*Data excerpt*.
=-=-=

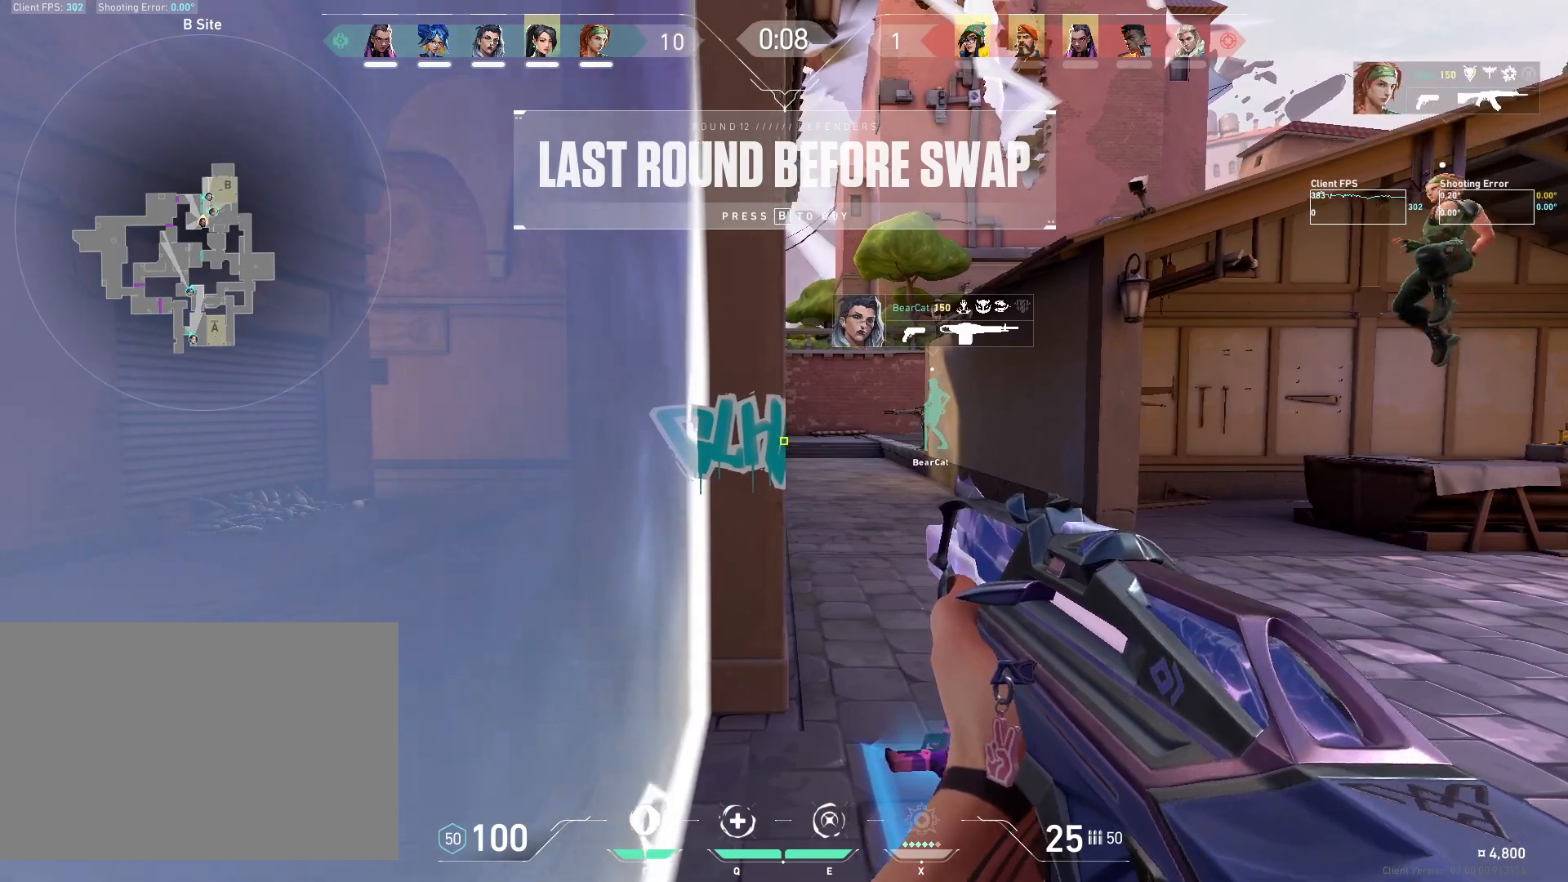
{"keys": ["a", "d", "s"], "mouse": [], "events": [[83, "d", "up"], [133, "a", "down"], [200, "a", "up"], [200, "d", "down"], [450, "a", "down"], [450, "s", "down"]]}
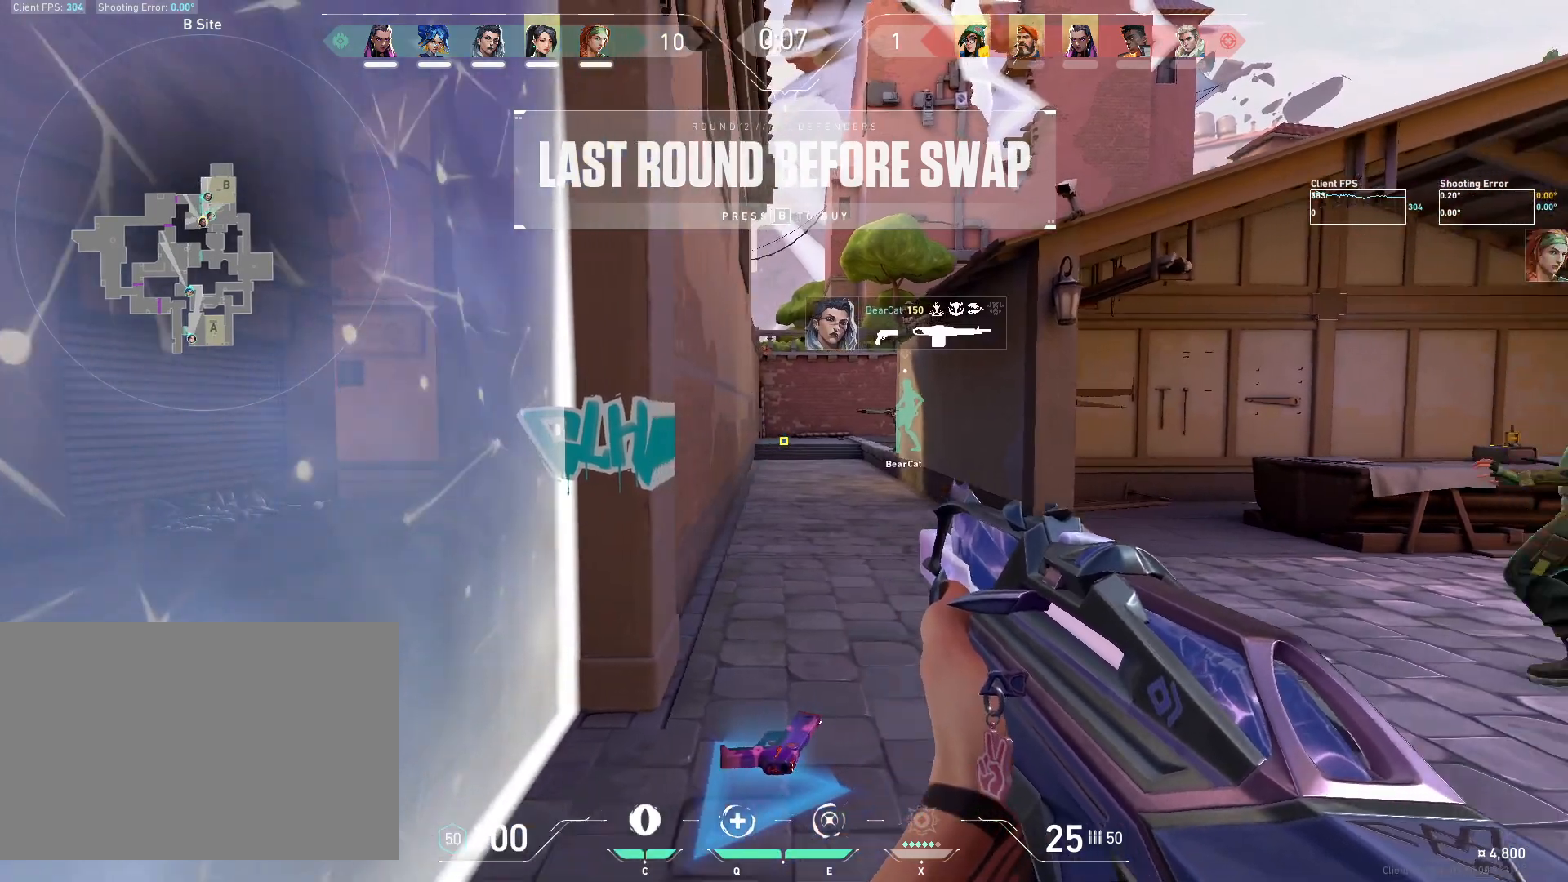
{"keys": ["a"], "mouse": [], "events": [[17, "d", "up"], [267, "s", "up"], [317, "a", "up"], [400, "a", "down"]]}
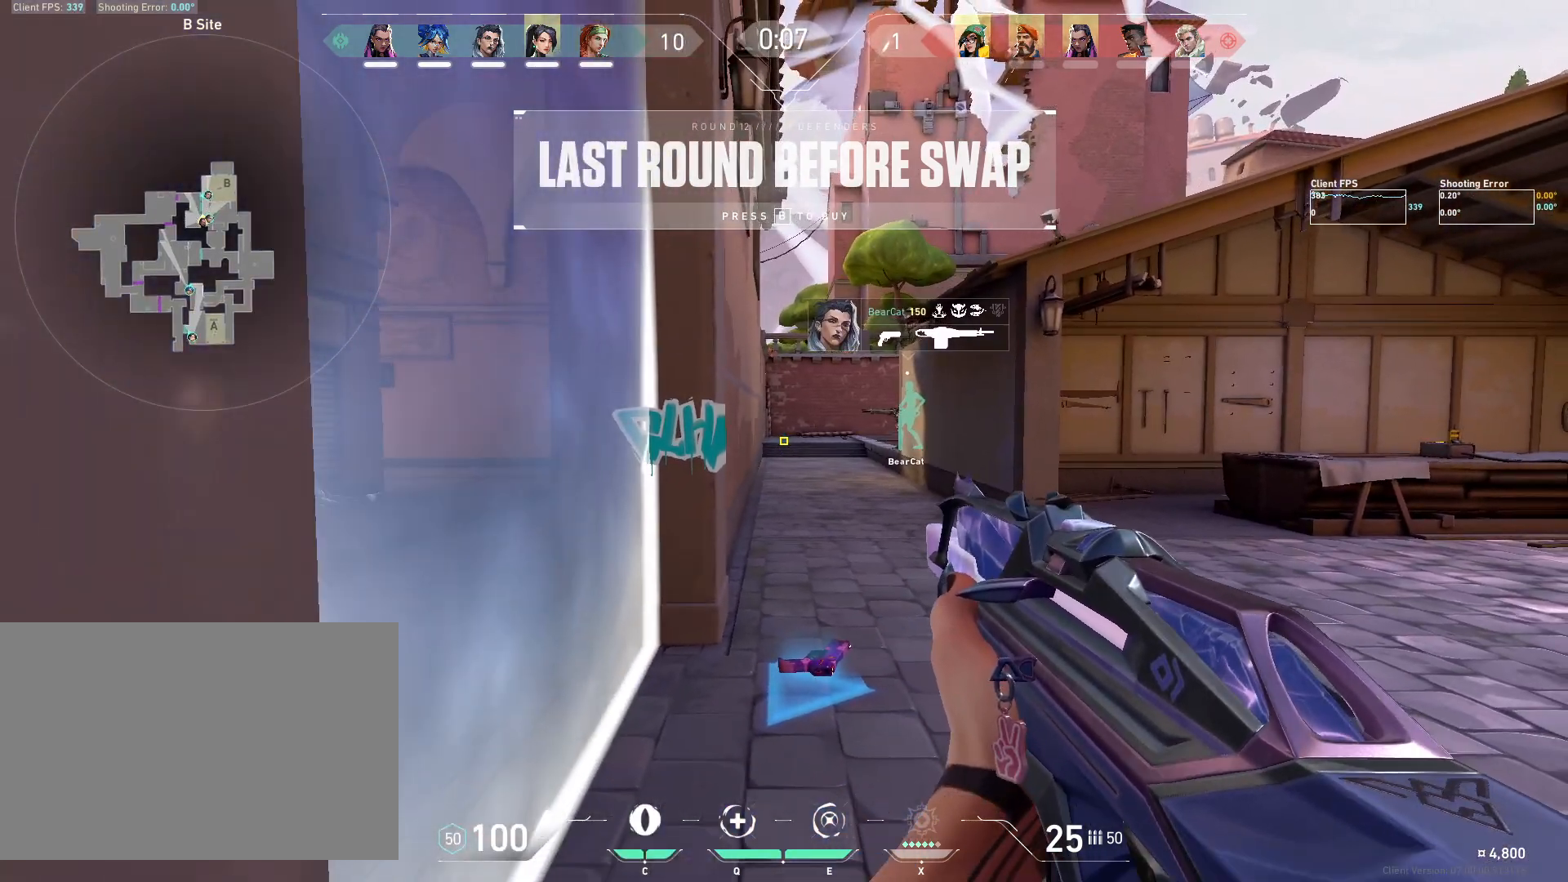
{"keys": ["a"], "mouse": [], "events": [[100, "a", "up"], [100, "w", "down"], [267, "a", "down"], [350, "w", "up"]]}
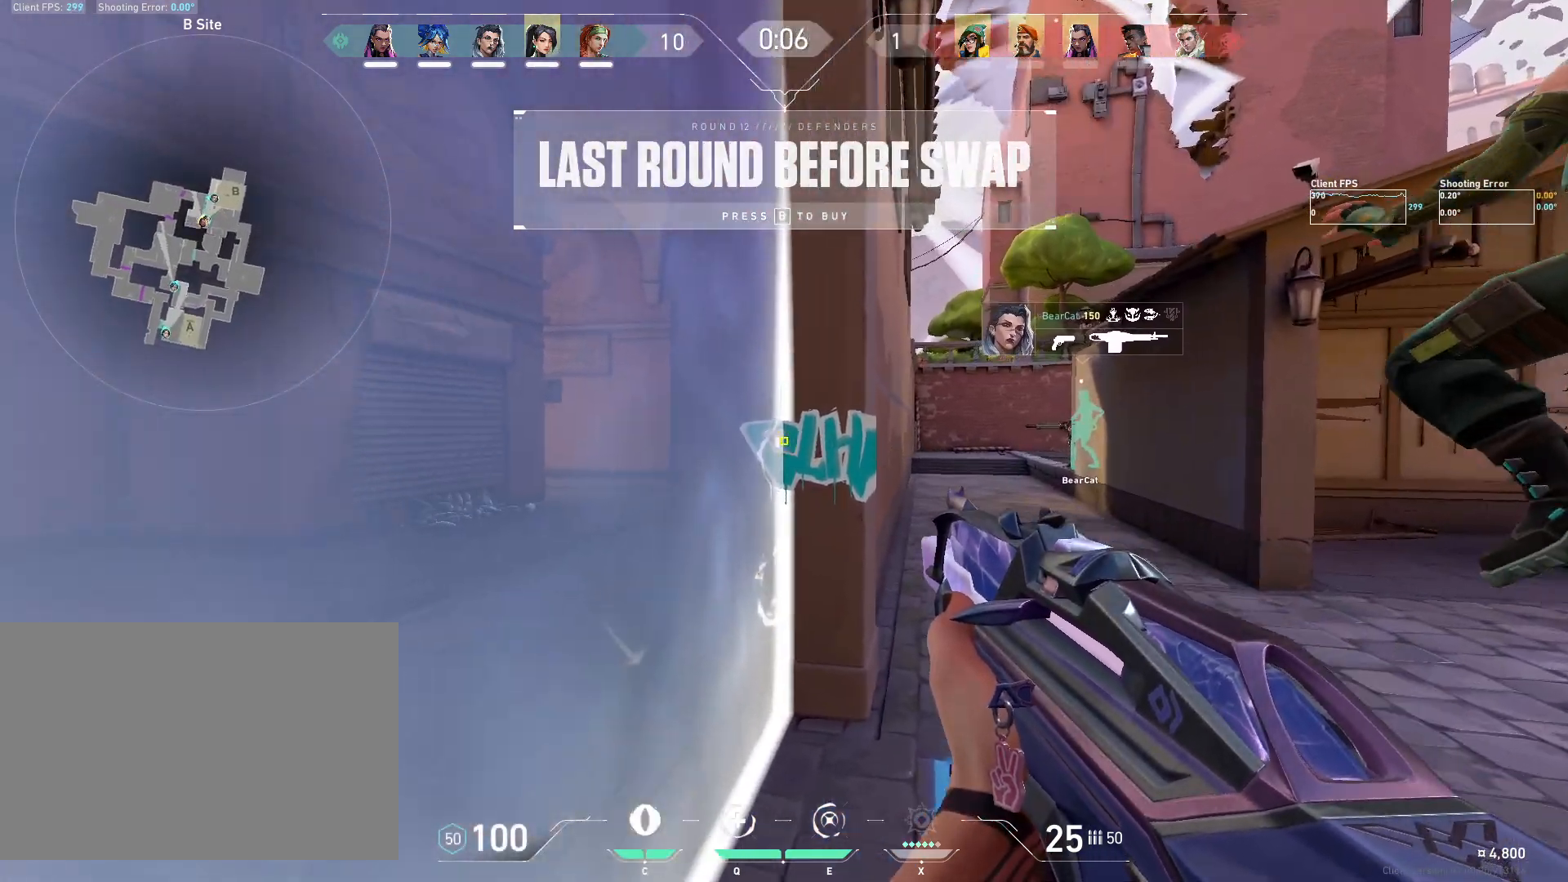
{"keys": [], "mouse": [], "events": [[200, "a", "up"], [383, "a", "down"], [500, "a", "up"]]}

=-=-=

*About this exercise*.
Retype the data exactly as it stands, but keep the images out of your copy.

*Solution for this problem*.
{"keys": ["a", "d", "s"], "mouse": [], "events": [[83, "d", "up"], [133, "a", "down"], [200, "a", "up"], [200, "d", "down"], [450, "a", "down"], [450, "s", "down"]]}
{"keys": ["a"], "mouse": [], "events": [[17, "d", "up"], [267, "s", "up"], [317, "a", "up"], [400, "a", "down"]]}
{"keys": ["a"], "mouse": [], "events": [[100, "a", "up"], [100, "w", "down"], [267, "a", "down"], [350, "w", "up"]]}
{"keys": [], "mouse": [], "events": [[200, "a", "up"], [383, "a", "down"], [500, "a", "up"]]}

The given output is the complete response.